Please make an exact transcription of the records, keeping the pictures out of it.

----------

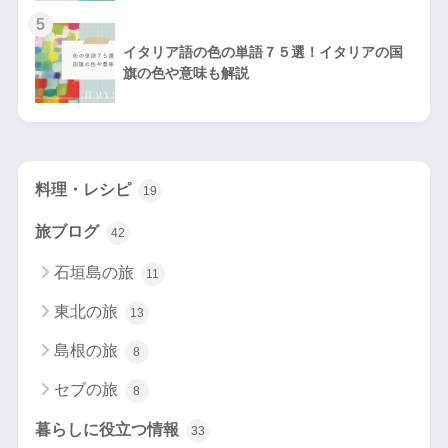
5
イタリア語の色の単語７５選！イタリアの国
旗の色や意味も解説
料理・レシピ
19
旅ブログ
42
石垣島の旅
11
東北の旅
13
島根の旅
8
セブの旅
8
暮らしに役立つ情報
33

----------

» Response to the exercise
5
イタリア語の色の単語７５選！イタリアの国
旗の色や意味も解説
料理・レシピ
19
旅ブログ
42
石垣島の旅
11
東北の旅
13
島根の旅
8
セブの旅
8
暮らしに役立つ情報
33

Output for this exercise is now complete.